Wrong output from a pretrained model

My code below:

import torch
from transformers import T5Tokenizer, T5ForConditionalGeneration

# Load pre-trained T5 model and tokenizer
model_name = 't5-base'
tokenizer = T5Tokenizer.from_pretrained(model_name)
model = T5ForConditionalGeneration.from_pretrained(model_name)

# Function to generate elaboration
def generate_elaboration(prompt, max_length=150):
    # Prepare the input text in a format that T5 expects
    input_text = f"elaborate on: {prompt}"
    inputs = tokenizer.encode(input_text, return_tensors='pt')
    
    # Generate elaboration
    outputs = model.generate(
        inputs, 
        max_length=max_length, 
        num_return_sequences=1, 
        no_repeat_ngram_size=2, 
        early_stopping=True,
        temperature=0.7,
        top_p=0.9
    )
    
    # Decode the generated text
    elaboration = tokenizer.decode(outputs[0], skip_special_tokens=True)
    return elaboration

# Example usage
user_input = "What is GPT?"
elaboration = generate_elaboration(user_input)

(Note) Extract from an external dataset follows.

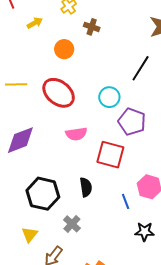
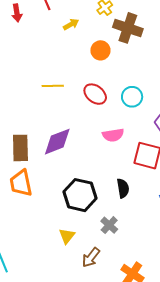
brown cross: (92, 27) -> (128, 28), size x1.8
red ellipse: (59, 93) -> (95, 94), size x0.7
cyan circle: (109, 97) -> (132, 97), moved

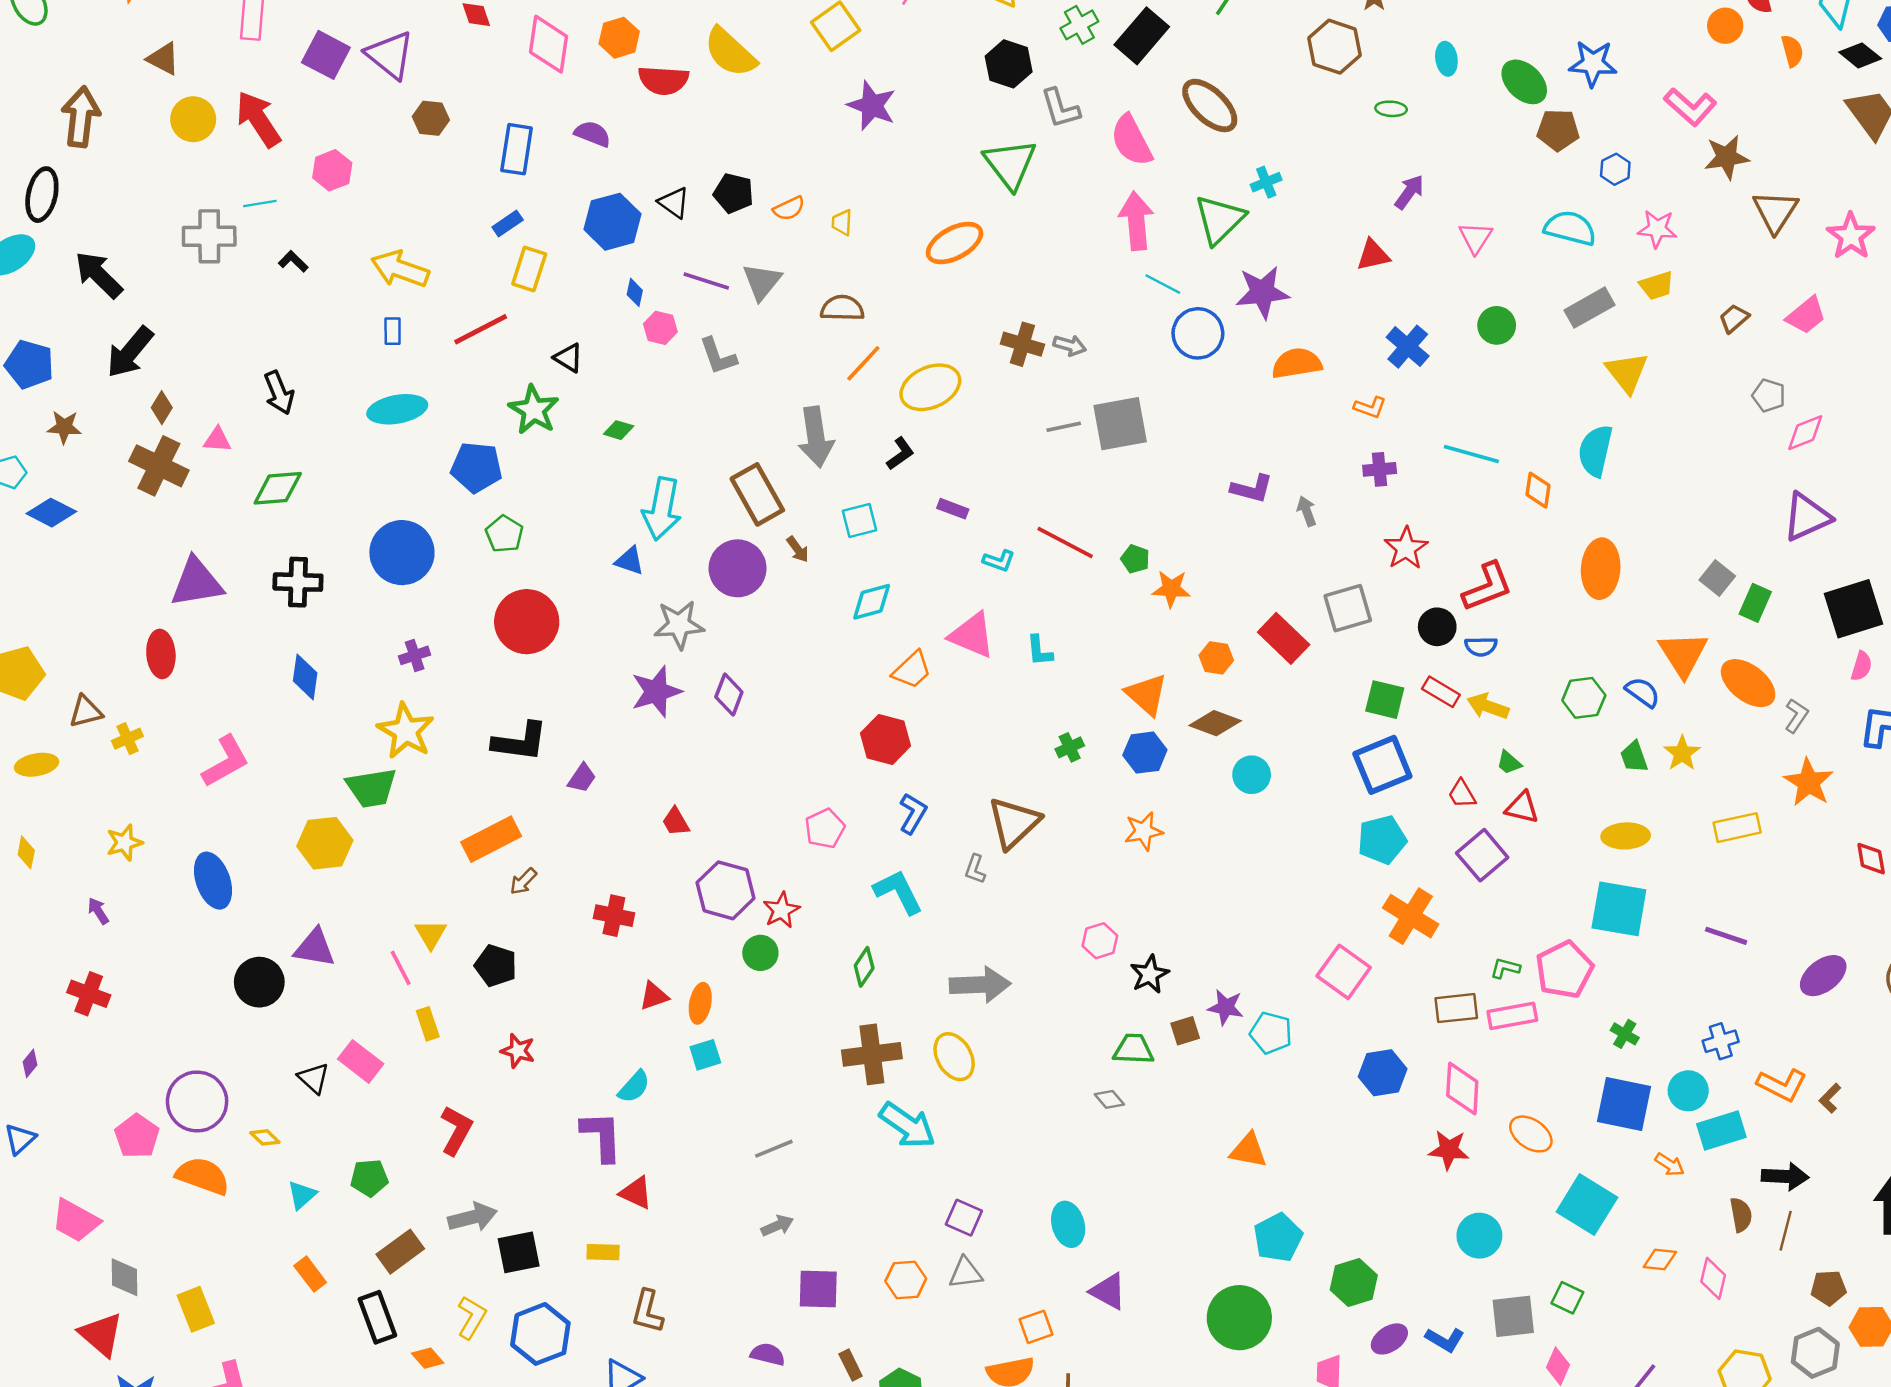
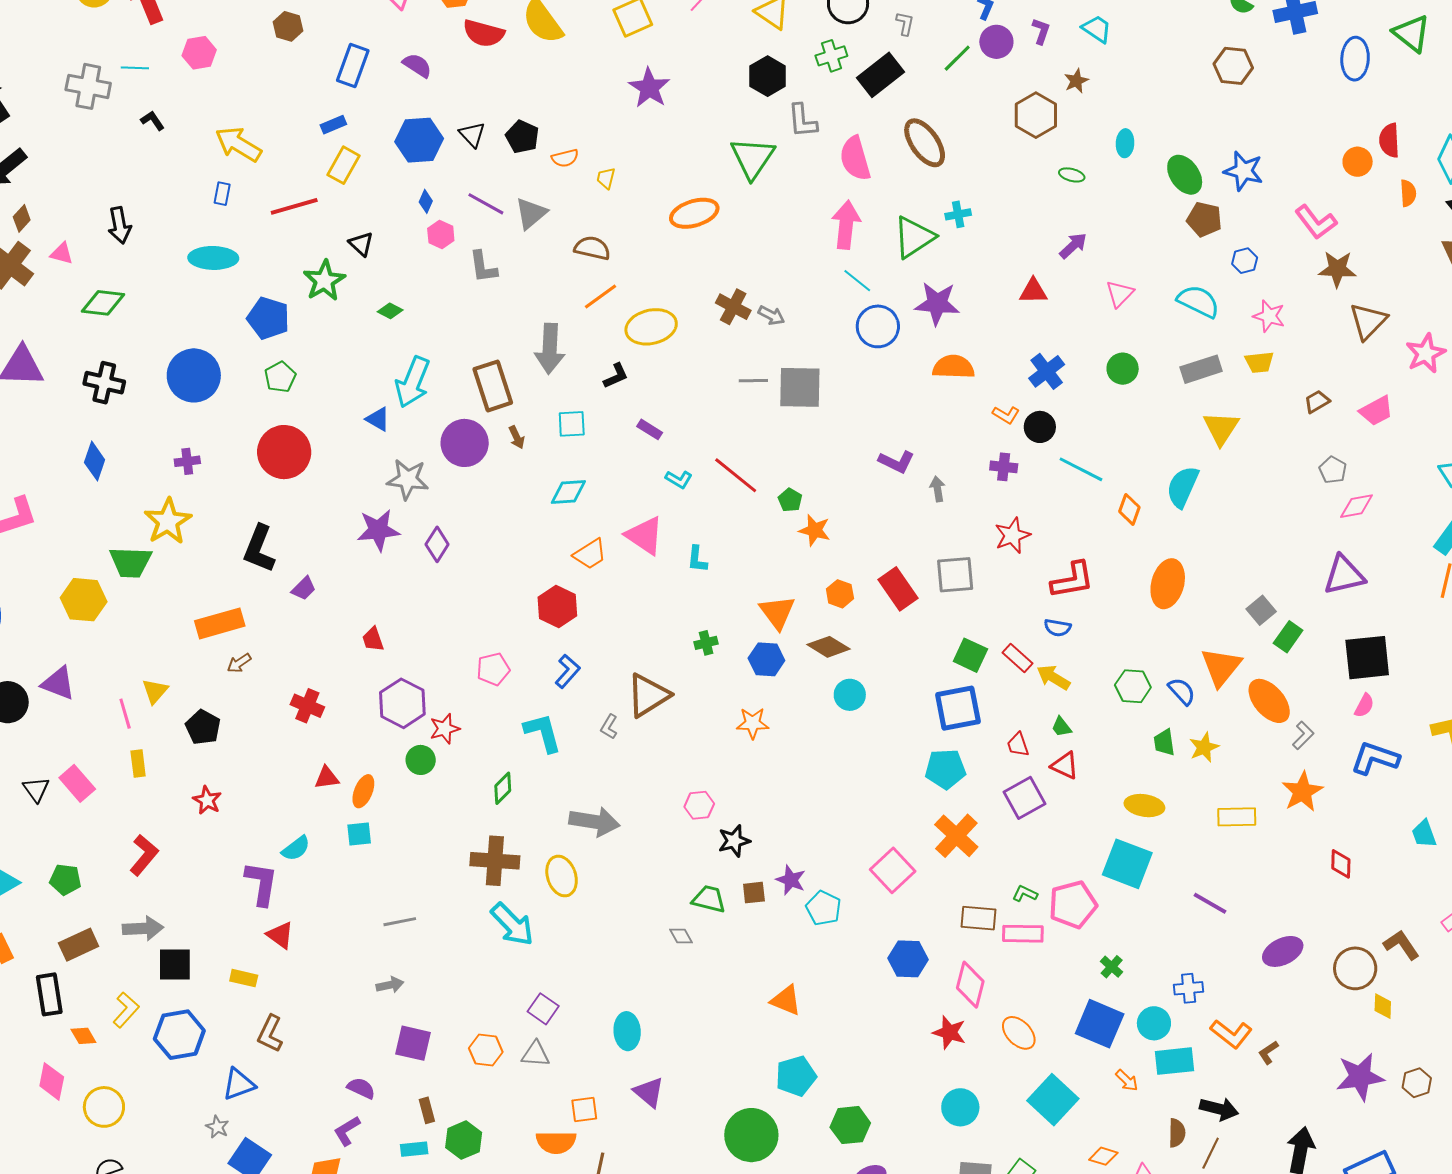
black circle: (1437, 627) -> (1040, 427), moved
black L-shape: (520, 742) -> (259, 549), turned 93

print("User Input:", user_input)
print("Elaboration:", elaboration)

And my output:

User Input: What is GPT?
Elaboration: :::: What is GPT?

As you can see, the model is suppose to explain what GPT is. Instead, it just parrots the user input. How do I fix this?

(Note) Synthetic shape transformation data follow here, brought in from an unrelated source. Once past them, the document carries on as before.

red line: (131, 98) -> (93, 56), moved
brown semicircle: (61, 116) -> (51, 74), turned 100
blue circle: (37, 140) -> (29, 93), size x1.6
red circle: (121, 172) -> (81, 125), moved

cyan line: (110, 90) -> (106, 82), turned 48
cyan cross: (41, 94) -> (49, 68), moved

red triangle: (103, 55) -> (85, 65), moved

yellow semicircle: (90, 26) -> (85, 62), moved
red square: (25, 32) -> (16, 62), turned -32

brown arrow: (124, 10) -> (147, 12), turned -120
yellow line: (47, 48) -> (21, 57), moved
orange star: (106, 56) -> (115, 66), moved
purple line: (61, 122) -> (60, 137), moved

Hi @chenphilip14, the model just doesn’t appear to understand your prompt well… not sure if it’s suited for this task at all. Maybe just use google/flan-t5-base instead, this should give you much better results.

1 Like

The model name is like this:

model_name = 'google/flan-t5-base'

And here is the answer I got:

User Input: What is GPT?
Elaboration: GPT is a standardized test for the measurement of the physical properties of atoms.

1 Like

Just what I needed. THank you so much!